MY JESUS, I LOVE THEE
William Ralph Featherston (1846–1873)
SIXTEEN-YEAR-OLD William Featherston of Montreal wrote this simple hymn shortly after his conversion in 1862. He died before his twenty-seventh birthday, and this is apparently the only hymn he wrote.
Young Featherston sent the poem to his aunt in Los Angeles, who then sent it to England, where it appeared in The London Hymnbook of 1864. Back in Boston, Massachusetts, a Baptist minister was preparing a hymnal for Baptist congregations when he saw “My Jesus, I Love Thee” in the British hymnal. He didn’t like the music the words were set to, and he later wrote that “in a moment of inspiration, a beautiful new air sang itself to me.” The simple tune he wrote perfectly complemented the simple words, and soon the hymn was being sung across America.

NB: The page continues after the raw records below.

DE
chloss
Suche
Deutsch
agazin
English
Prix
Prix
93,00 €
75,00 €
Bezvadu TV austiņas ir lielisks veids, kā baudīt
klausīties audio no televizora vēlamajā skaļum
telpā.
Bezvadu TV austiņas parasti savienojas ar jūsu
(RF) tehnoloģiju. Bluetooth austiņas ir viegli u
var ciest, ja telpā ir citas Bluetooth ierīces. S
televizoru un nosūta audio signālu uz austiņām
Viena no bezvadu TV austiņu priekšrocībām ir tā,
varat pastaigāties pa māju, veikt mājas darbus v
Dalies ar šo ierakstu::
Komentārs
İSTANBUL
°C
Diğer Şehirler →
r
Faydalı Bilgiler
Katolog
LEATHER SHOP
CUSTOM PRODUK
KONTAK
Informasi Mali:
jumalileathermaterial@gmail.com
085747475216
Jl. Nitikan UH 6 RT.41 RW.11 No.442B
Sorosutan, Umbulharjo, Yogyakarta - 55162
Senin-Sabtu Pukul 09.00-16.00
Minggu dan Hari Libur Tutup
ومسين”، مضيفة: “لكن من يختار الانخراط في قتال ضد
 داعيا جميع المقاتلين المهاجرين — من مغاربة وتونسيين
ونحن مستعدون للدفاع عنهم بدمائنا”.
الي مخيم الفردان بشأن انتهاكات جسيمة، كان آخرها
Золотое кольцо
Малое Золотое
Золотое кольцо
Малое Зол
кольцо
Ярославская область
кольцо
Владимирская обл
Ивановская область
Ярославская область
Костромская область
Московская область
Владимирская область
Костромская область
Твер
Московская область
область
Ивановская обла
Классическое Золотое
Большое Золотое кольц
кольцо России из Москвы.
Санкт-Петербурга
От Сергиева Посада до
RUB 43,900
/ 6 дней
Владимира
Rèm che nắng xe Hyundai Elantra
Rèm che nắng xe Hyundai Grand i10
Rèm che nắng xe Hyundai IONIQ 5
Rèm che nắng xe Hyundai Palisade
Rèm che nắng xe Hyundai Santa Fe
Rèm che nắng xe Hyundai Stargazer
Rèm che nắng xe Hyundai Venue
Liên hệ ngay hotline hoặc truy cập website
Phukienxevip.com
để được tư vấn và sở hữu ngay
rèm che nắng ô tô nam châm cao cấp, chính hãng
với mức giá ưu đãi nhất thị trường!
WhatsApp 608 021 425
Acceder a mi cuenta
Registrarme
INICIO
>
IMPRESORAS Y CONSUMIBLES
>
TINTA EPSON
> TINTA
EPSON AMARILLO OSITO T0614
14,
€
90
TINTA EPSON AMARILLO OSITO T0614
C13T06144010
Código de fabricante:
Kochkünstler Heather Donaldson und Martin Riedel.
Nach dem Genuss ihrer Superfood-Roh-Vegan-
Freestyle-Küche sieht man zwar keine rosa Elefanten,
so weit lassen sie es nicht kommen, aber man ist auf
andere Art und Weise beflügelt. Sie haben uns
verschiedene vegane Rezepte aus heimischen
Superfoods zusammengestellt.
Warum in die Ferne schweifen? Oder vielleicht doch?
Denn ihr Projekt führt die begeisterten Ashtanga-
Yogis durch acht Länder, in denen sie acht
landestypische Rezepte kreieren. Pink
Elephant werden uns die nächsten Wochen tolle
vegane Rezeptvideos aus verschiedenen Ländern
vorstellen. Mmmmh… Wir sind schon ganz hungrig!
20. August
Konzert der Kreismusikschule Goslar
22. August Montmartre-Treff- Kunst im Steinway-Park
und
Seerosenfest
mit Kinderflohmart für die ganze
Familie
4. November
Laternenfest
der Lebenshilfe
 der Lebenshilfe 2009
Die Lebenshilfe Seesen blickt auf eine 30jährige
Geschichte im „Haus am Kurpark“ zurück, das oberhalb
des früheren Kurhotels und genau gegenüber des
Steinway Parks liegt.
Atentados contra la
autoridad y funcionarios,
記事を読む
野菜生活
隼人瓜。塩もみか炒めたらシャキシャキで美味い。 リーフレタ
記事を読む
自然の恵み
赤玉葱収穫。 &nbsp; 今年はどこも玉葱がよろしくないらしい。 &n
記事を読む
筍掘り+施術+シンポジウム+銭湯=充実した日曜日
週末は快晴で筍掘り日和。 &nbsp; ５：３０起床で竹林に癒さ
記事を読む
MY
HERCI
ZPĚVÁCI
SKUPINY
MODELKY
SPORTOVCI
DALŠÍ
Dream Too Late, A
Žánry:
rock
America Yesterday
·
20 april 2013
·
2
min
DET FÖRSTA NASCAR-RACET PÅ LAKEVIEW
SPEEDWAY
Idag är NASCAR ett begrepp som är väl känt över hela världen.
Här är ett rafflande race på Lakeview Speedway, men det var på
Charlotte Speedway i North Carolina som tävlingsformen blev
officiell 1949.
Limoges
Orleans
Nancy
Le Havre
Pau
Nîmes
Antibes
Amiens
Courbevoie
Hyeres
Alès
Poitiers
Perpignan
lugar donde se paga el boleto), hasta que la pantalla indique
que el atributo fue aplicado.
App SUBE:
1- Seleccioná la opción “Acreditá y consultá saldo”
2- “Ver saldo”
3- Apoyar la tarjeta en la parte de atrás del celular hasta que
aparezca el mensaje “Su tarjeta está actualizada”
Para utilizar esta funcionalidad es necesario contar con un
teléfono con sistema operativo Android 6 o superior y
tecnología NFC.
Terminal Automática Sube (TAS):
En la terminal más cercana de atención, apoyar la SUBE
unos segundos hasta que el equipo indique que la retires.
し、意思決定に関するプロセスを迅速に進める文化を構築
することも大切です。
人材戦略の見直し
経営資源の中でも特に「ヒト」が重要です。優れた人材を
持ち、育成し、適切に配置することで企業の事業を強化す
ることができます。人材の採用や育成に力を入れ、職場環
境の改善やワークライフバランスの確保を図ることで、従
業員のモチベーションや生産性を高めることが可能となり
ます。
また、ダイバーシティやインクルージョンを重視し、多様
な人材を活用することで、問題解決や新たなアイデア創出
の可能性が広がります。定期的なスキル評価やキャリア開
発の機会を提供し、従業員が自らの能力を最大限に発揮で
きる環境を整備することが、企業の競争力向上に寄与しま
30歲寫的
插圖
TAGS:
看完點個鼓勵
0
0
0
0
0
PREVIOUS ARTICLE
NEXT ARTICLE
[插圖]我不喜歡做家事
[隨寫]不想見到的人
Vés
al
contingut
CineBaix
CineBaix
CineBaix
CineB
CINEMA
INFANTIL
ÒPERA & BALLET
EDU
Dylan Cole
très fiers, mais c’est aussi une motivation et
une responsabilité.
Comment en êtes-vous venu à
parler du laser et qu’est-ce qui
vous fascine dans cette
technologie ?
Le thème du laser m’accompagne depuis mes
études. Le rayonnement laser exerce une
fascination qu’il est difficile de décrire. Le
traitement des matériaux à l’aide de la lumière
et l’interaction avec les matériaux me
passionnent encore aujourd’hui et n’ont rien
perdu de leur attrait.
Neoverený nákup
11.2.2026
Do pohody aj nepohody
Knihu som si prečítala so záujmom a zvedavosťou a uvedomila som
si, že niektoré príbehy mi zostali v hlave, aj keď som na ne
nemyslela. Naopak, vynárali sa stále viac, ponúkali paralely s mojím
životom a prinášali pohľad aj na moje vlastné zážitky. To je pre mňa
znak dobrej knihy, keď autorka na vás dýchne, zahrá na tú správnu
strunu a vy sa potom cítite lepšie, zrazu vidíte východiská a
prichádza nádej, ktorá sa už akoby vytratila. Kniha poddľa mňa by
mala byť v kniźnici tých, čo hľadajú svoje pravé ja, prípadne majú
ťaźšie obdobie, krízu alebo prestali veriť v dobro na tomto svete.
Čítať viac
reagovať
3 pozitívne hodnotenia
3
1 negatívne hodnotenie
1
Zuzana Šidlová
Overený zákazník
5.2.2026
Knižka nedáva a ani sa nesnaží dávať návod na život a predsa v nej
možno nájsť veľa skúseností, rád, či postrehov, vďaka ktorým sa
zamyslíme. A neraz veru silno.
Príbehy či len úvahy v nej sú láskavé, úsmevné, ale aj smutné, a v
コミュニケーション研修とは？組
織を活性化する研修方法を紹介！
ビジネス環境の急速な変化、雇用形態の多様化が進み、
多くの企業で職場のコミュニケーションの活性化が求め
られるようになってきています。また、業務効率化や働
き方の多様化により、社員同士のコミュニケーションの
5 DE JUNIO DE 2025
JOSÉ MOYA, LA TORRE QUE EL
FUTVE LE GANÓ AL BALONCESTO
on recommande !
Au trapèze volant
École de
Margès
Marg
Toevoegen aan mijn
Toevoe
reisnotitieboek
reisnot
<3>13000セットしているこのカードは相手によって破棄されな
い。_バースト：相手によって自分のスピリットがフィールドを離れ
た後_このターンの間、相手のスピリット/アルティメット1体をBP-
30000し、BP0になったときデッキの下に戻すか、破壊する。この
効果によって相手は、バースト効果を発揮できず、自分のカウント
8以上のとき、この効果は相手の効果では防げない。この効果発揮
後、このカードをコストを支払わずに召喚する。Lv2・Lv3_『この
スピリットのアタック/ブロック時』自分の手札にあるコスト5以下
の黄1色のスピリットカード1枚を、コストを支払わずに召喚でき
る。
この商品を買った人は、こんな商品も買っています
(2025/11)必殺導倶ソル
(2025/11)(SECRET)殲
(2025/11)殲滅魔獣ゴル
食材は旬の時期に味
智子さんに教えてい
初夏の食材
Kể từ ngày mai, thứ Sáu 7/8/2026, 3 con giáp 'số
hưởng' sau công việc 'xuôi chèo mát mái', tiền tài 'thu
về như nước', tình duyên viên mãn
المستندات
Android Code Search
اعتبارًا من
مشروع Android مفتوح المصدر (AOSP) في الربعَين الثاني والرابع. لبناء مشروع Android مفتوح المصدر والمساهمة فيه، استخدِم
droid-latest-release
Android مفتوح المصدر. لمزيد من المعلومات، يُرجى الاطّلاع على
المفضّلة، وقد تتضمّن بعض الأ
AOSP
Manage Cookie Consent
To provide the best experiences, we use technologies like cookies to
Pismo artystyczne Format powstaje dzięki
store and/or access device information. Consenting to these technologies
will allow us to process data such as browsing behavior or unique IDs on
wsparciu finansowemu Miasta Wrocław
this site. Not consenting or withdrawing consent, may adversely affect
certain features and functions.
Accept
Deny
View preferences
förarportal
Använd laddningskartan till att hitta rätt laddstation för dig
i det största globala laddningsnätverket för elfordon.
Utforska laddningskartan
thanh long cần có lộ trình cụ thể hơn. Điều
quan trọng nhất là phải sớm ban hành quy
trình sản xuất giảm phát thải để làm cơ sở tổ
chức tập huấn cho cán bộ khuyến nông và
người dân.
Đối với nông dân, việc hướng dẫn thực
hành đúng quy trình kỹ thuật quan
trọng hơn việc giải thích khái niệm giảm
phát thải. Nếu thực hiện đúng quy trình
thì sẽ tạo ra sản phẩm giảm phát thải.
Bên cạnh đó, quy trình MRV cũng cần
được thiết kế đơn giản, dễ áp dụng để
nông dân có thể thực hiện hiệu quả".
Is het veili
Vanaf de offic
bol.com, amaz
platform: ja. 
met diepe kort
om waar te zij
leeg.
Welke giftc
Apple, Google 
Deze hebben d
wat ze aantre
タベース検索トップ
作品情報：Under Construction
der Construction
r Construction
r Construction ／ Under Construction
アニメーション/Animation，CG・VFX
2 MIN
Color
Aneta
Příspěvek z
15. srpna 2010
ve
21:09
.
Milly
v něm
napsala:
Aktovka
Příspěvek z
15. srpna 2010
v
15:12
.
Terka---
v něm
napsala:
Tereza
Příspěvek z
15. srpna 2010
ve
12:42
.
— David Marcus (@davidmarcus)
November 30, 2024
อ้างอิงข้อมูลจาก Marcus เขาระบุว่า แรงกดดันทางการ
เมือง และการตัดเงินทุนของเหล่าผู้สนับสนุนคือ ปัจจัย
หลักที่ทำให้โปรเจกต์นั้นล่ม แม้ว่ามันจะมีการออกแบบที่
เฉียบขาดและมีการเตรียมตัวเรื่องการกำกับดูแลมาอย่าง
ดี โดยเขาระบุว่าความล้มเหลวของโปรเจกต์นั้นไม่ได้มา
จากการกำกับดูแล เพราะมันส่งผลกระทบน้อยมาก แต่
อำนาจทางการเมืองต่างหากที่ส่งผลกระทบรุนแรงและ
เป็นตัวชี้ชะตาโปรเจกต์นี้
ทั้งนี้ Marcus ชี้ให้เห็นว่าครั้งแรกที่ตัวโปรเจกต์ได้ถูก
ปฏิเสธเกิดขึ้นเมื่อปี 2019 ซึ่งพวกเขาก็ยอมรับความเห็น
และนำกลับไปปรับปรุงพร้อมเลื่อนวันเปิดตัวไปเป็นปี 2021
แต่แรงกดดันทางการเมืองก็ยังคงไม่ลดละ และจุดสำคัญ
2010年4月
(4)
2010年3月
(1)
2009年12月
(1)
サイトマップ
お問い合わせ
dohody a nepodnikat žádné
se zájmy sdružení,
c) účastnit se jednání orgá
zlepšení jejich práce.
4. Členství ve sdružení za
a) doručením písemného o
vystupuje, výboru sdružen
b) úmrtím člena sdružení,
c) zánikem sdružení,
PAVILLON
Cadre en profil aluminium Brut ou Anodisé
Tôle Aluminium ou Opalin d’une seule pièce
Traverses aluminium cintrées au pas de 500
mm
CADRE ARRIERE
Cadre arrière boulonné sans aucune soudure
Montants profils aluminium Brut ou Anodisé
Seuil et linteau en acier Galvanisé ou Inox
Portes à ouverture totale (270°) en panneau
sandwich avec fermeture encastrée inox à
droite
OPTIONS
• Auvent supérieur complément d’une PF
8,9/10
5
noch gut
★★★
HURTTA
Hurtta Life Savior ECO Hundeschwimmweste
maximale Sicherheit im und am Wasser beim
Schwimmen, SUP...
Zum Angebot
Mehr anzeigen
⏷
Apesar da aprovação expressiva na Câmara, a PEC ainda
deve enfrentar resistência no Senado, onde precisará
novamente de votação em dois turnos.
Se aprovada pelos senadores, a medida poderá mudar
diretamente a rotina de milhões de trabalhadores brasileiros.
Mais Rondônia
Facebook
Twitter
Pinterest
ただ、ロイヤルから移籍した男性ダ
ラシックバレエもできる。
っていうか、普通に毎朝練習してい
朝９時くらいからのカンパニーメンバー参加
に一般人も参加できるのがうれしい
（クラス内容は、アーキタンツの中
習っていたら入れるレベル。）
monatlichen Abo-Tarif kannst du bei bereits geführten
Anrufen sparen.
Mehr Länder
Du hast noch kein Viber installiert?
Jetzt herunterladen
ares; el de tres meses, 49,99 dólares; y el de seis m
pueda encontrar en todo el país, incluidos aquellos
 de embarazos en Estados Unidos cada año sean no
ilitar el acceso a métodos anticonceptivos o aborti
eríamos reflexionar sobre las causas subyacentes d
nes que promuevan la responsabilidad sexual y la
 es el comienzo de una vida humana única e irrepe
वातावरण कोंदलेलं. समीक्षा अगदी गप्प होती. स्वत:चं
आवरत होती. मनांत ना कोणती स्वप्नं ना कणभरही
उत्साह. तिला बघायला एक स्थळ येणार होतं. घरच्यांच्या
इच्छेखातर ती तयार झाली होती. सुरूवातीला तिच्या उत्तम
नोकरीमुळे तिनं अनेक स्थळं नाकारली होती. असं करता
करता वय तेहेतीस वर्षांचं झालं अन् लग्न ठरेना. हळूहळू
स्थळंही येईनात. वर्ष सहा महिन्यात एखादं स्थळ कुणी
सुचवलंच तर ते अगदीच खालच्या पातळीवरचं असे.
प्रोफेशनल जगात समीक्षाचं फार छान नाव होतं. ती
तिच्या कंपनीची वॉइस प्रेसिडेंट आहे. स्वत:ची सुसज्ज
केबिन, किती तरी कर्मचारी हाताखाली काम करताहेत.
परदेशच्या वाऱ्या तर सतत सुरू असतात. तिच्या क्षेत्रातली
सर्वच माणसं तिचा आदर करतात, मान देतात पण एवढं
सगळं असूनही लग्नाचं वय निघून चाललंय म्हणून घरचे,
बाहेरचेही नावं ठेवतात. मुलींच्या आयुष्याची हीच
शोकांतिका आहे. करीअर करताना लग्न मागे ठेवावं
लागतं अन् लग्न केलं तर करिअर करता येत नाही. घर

That composer, A. J. Gordon, had a remarkable ministry in New England. But putting music to this hymn by a teenage boy may be the accomplishment in A. J. Gordon’s life that has touched the most lives of all.
MY JESUS, I LOVE THEE
My Jesus, I love Thee, I know Thou art mine—
For Thee all the follies of sin I resign;
My gracious Redeemer, my Savior art Thou:
If ever I loved Thee, my Jesus, ‘tis now.
I love Thee because Thou hast first loved me
And purchased my pardon on Calvary’s tree;
I love Thee for wearing the thorns on Thy brow:
If ever I loved Thee, my Jesus, ‘tis now.
I’ll love Thee in life, I will love Thee in death,
And praise Thee as long as Thou lendest me breath;
And say when the death-dew lies cold on my brow,
“If ever I loved Thee, my Jesus, ‘tis now.”
In mansions of glory and endless delight,
I’ll ever adore Thee in heaven so bright;
I’ll sing with the glittering crown on my brow,
“If ever I loved Thee, my Jesus, ‘tis now.”